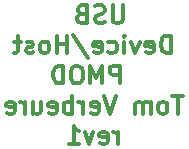
<source format=gbr>
G04 #@! TF.GenerationSoftware,KiCad,Pcbnew,5.1.6-c6e7f7d~86~ubuntu18.04.1*
G04 #@! TF.CreationDate,2021-05-10T20:55:15-07:00*
G04 #@! TF.ProjectId,usb_pmod,7573625f-706d-46f6-942e-6b696361645f,rev?*
G04 #@! TF.SameCoordinates,Original*
G04 #@! TF.FileFunction,Legend,Bot*
G04 #@! TF.FilePolarity,Positive*
%FSLAX46Y46*%
G04 Gerber Fmt 4.6, Leading zero omitted, Abs format (unit mm)*
G04 Created by KiCad (PCBNEW 5.1.6-c6e7f7d~86~ubuntu18.04.1) date 2021-05-10 20:55:15*
%MOMM*%
%LPD*%
G01*
G04 APERTURE LIST*
%ADD10C,0.300000*%
G04 APERTURE END LIST*
D10*
X101270285Y-85772571D02*
X101270285Y-86986857D01*
X101198857Y-87129714D01*
X101127428Y-87201142D01*
X100984571Y-87272571D01*
X100698857Y-87272571D01*
X100556000Y-87201142D01*
X100484571Y-87129714D01*
X100413142Y-86986857D01*
X100413142Y-85772571D01*
X99770285Y-87201142D02*
X99556000Y-87272571D01*
X99198857Y-87272571D01*
X99056000Y-87201142D01*
X98984571Y-87129714D01*
X98913142Y-86986857D01*
X98913142Y-86844000D01*
X98984571Y-86701142D01*
X99056000Y-86629714D01*
X99198857Y-86558285D01*
X99484571Y-86486857D01*
X99627428Y-86415428D01*
X99698857Y-86344000D01*
X99770285Y-86201142D01*
X99770285Y-86058285D01*
X99698857Y-85915428D01*
X99627428Y-85844000D01*
X99484571Y-85772571D01*
X99127428Y-85772571D01*
X98913142Y-85844000D01*
X97770285Y-86486857D02*
X97556000Y-86558285D01*
X97484571Y-86629714D01*
X97413142Y-86772571D01*
X97413142Y-86986857D01*
X97484571Y-87129714D01*
X97556000Y-87201142D01*
X97698857Y-87272571D01*
X98270285Y-87272571D01*
X98270285Y-85772571D01*
X97770285Y-85772571D01*
X97627428Y-85844000D01*
X97556000Y-85915428D01*
X97484571Y-86058285D01*
X97484571Y-86201142D01*
X97556000Y-86344000D01*
X97627428Y-86415428D01*
X97770285Y-86486857D01*
X98270285Y-86486857D01*
X105341714Y-89822571D02*
X105341714Y-88322571D01*
X104984571Y-88322571D01*
X104770285Y-88394000D01*
X104627428Y-88536857D01*
X104556000Y-88679714D01*
X104484571Y-88965428D01*
X104484571Y-89179714D01*
X104556000Y-89465428D01*
X104627428Y-89608285D01*
X104770285Y-89751142D01*
X104984571Y-89822571D01*
X105341714Y-89822571D01*
X103270285Y-89751142D02*
X103413142Y-89822571D01*
X103698857Y-89822571D01*
X103841714Y-89751142D01*
X103913142Y-89608285D01*
X103913142Y-89036857D01*
X103841714Y-88894000D01*
X103698857Y-88822571D01*
X103413142Y-88822571D01*
X103270285Y-88894000D01*
X103198857Y-89036857D01*
X103198857Y-89179714D01*
X103913142Y-89322571D01*
X102698857Y-88822571D02*
X102341714Y-89822571D01*
X101984571Y-88822571D01*
X101413142Y-89822571D02*
X101413142Y-88822571D01*
X101413142Y-88322571D02*
X101484571Y-88394000D01*
X101413142Y-88465428D01*
X101341714Y-88394000D01*
X101413142Y-88322571D01*
X101413142Y-88465428D01*
X100056000Y-89751142D02*
X100198857Y-89822571D01*
X100484571Y-89822571D01*
X100627428Y-89751142D01*
X100698857Y-89679714D01*
X100770285Y-89536857D01*
X100770285Y-89108285D01*
X100698857Y-88965428D01*
X100627428Y-88894000D01*
X100484571Y-88822571D01*
X100198857Y-88822571D01*
X100056000Y-88894000D01*
X98841714Y-89751142D02*
X98984571Y-89822571D01*
X99270285Y-89822571D01*
X99413142Y-89751142D01*
X99484571Y-89608285D01*
X99484571Y-89036857D01*
X99413142Y-88894000D01*
X99270285Y-88822571D01*
X98984571Y-88822571D01*
X98841714Y-88894000D01*
X98770285Y-89036857D01*
X98770285Y-89179714D01*
X99484571Y-89322571D01*
X97056000Y-88251142D02*
X98341714Y-90179714D01*
X96556000Y-89822571D02*
X96556000Y-88322571D01*
X96556000Y-89036857D02*
X95698857Y-89036857D01*
X95698857Y-89822571D02*
X95698857Y-88322571D01*
X94770285Y-89822571D02*
X94913142Y-89751142D01*
X94984571Y-89679714D01*
X95056000Y-89536857D01*
X95056000Y-89108285D01*
X94984571Y-88965428D01*
X94913142Y-88894000D01*
X94770285Y-88822571D01*
X94556000Y-88822571D01*
X94413142Y-88894000D01*
X94341714Y-88965428D01*
X94270285Y-89108285D01*
X94270285Y-89536857D01*
X94341714Y-89679714D01*
X94413142Y-89751142D01*
X94556000Y-89822571D01*
X94770285Y-89822571D01*
X93698857Y-89751142D02*
X93556000Y-89822571D01*
X93270285Y-89822571D01*
X93127428Y-89751142D01*
X93056000Y-89608285D01*
X93056000Y-89536857D01*
X93127428Y-89394000D01*
X93270285Y-89322571D01*
X93484571Y-89322571D01*
X93627428Y-89251142D01*
X93698857Y-89108285D01*
X93698857Y-89036857D01*
X93627428Y-88894000D01*
X93484571Y-88822571D01*
X93270285Y-88822571D01*
X93127428Y-88894000D01*
X92627428Y-88822571D02*
X92056000Y-88822571D01*
X92413142Y-88322571D02*
X92413142Y-89608285D01*
X92341714Y-89751142D01*
X92198857Y-89822571D01*
X92056000Y-89822571D01*
X101020285Y-92372571D02*
X101020285Y-90872571D01*
X100448857Y-90872571D01*
X100306000Y-90944000D01*
X100234571Y-91015428D01*
X100163142Y-91158285D01*
X100163142Y-91372571D01*
X100234571Y-91515428D01*
X100306000Y-91586857D01*
X100448857Y-91658285D01*
X101020285Y-91658285D01*
X99520285Y-92372571D02*
X99520285Y-90872571D01*
X99020285Y-91944000D01*
X98520285Y-90872571D01*
X98520285Y-92372571D01*
X97520285Y-90872571D02*
X97234571Y-90872571D01*
X97091714Y-90944000D01*
X96948857Y-91086857D01*
X96877428Y-91372571D01*
X96877428Y-91872571D01*
X96948857Y-92158285D01*
X97091714Y-92301142D01*
X97234571Y-92372571D01*
X97520285Y-92372571D01*
X97663142Y-92301142D01*
X97806000Y-92158285D01*
X97877428Y-91872571D01*
X97877428Y-91372571D01*
X97806000Y-91086857D01*
X97663142Y-90944000D01*
X97520285Y-90872571D01*
X96234571Y-92372571D02*
X96234571Y-90872571D01*
X95877428Y-90872571D01*
X95663142Y-90944000D01*
X95520285Y-91086857D01*
X95448857Y-91229714D01*
X95377428Y-91515428D01*
X95377428Y-91729714D01*
X95448857Y-92015428D01*
X95520285Y-92158285D01*
X95663142Y-92301142D01*
X95877428Y-92372571D01*
X96234571Y-92372571D01*
X106341714Y-93422571D02*
X105484571Y-93422571D01*
X105913142Y-94922571D02*
X105913142Y-93422571D01*
X104770285Y-94922571D02*
X104913142Y-94851142D01*
X104984571Y-94779714D01*
X105056000Y-94636857D01*
X105056000Y-94208285D01*
X104984571Y-94065428D01*
X104913142Y-93994000D01*
X104770285Y-93922571D01*
X104556000Y-93922571D01*
X104413142Y-93994000D01*
X104341714Y-94065428D01*
X104270285Y-94208285D01*
X104270285Y-94636857D01*
X104341714Y-94779714D01*
X104413142Y-94851142D01*
X104556000Y-94922571D01*
X104770285Y-94922571D01*
X103627428Y-94922571D02*
X103627428Y-93922571D01*
X103627428Y-94065428D02*
X103556000Y-93994000D01*
X103413142Y-93922571D01*
X103198857Y-93922571D01*
X103056000Y-93994000D01*
X102984571Y-94136857D01*
X102984571Y-94922571D01*
X102984571Y-94136857D02*
X102913142Y-93994000D01*
X102770285Y-93922571D01*
X102556000Y-93922571D01*
X102413142Y-93994000D01*
X102341714Y-94136857D01*
X102341714Y-94922571D01*
X100698857Y-93422571D02*
X100198857Y-94922571D01*
X99698857Y-93422571D01*
X98627428Y-94851142D02*
X98770285Y-94922571D01*
X99056000Y-94922571D01*
X99198857Y-94851142D01*
X99270285Y-94708285D01*
X99270285Y-94136857D01*
X99198857Y-93994000D01*
X99056000Y-93922571D01*
X98770285Y-93922571D01*
X98627428Y-93994000D01*
X98556000Y-94136857D01*
X98556000Y-94279714D01*
X99270285Y-94422571D01*
X97913142Y-94922571D02*
X97913142Y-93922571D01*
X97913142Y-94208285D02*
X97841714Y-94065428D01*
X97770285Y-93994000D01*
X97627428Y-93922571D01*
X97484571Y-93922571D01*
X96984571Y-94922571D02*
X96984571Y-93422571D01*
X96984571Y-93994000D02*
X96841714Y-93922571D01*
X96556000Y-93922571D01*
X96413142Y-93994000D01*
X96341714Y-94065428D01*
X96270285Y-94208285D01*
X96270285Y-94636857D01*
X96341714Y-94779714D01*
X96413142Y-94851142D01*
X96556000Y-94922571D01*
X96841714Y-94922571D01*
X96984571Y-94851142D01*
X95056000Y-94851142D02*
X95198857Y-94922571D01*
X95484571Y-94922571D01*
X95627428Y-94851142D01*
X95698857Y-94708285D01*
X95698857Y-94136857D01*
X95627428Y-93994000D01*
X95484571Y-93922571D01*
X95198857Y-93922571D01*
X95056000Y-93994000D01*
X94984571Y-94136857D01*
X94984571Y-94279714D01*
X95698857Y-94422571D01*
X93698857Y-93922571D02*
X93698857Y-94922571D01*
X94341714Y-93922571D02*
X94341714Y-94708285D01*
X94270285Y-94851142D01*
X94127428Y-94922571D01*
X93913142Y-94922571D01*
X93770285Y-94851142D01*
X93698857Y-94779714D01*
X92984571Y-94922571D02*
X92984571Y-93922571D01*
X92984571Y-94208285D02*
X92913142Y-94065428D01*
X92841714Y-93994000D01*
X92698857Y-93922571D01*
X92556000Y-93922571D01*
X91484571Y-94851142D02*
X91627428Y-94922571D01*
X91913142Y-94922571D01*
X92056000Y-94851142D01*
X92127428Y-94708285D01*
X92127428Y-94136857D01*
X92056000Y-93994000D01*
X91913142Y-93922571D01*
X91627428Y-93922571D01*
X91484571Y-93994000D01*
X91413142Y-94136857D01*
X91413142Y-94279714D01*
X92127428Y-94422571D01*
X100841714Y-97472571D02*
X100841714Y-96472571D01*
X100841714Y-96758285D02*
X100770285Y-96615428D01*
X100698857Y-96544000D01*
X100556000Y-96472571D01*
X100413142Y-96472571D01*
X99341714Y-97401142D02*
X99484571Y-97472571D01*
X99770285Y-97472571D01*
X99913142Y-97401142D01*
X99984571Y-97258285D01*
X99984571Y-96686857D01*
X99913142Y-96544000D01*
X99770285Y-96472571D01*
X99484571Y-96472571D01*
X99341714Y-96544000D01*
X99270285Y-96686857D01*
X99270285Y-96829714D01*
X99984571Y-96972571D01*
X98770285Y-96472571D02*
X98413142Y-97472571D01*
X98056000Y-96472571D01*
X96698857Y-97472571D02*
X97556000Y-97472571D01*
X97127428Y-97472571D02*
X97127428Y-95972571D01*
X97270285Y-96186857D01*
X97413142Y-96329714D01*
X97556000Y-96401142D01*
M02*

</source>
□ □ □
» **Task description**
Retype exactly, and only, the lines above from the one where "X100198857Y-89822571D01*" occurs up to and including the one where "X98770285Y-89179714D01*" occurs.

» **Output for this exercise**
X100198857Y-89822571D01*
X100484571Y-89822571D01*
X100627428Y-89751142D01*
X100698857Y-89679714D01*
X100770285Y-89536857D01*
X100770285Y-89108285D01*
X100698857Y-88965428D01*
X100627428Y-88894000D01*
X100484571Y-88822571D01*
X100198857Y-88822571D01*
X100056000Y-88894000D01*
X98841714Y-89751142D02*
X98984571Y-89822571D01*
X99270285Y-89822571D01*
X99413142Y-89751142D01*
X99484571Y-89608285D01*
X99484571Y-89036857D01*
X99413142Y-88894000D01*
X99270285Y-88822571D01*
X98984571Y-88822571D01*
X98841714Y-88894000D01*
X98770285Y-89036857D01*
X98770285Y-89179714D01*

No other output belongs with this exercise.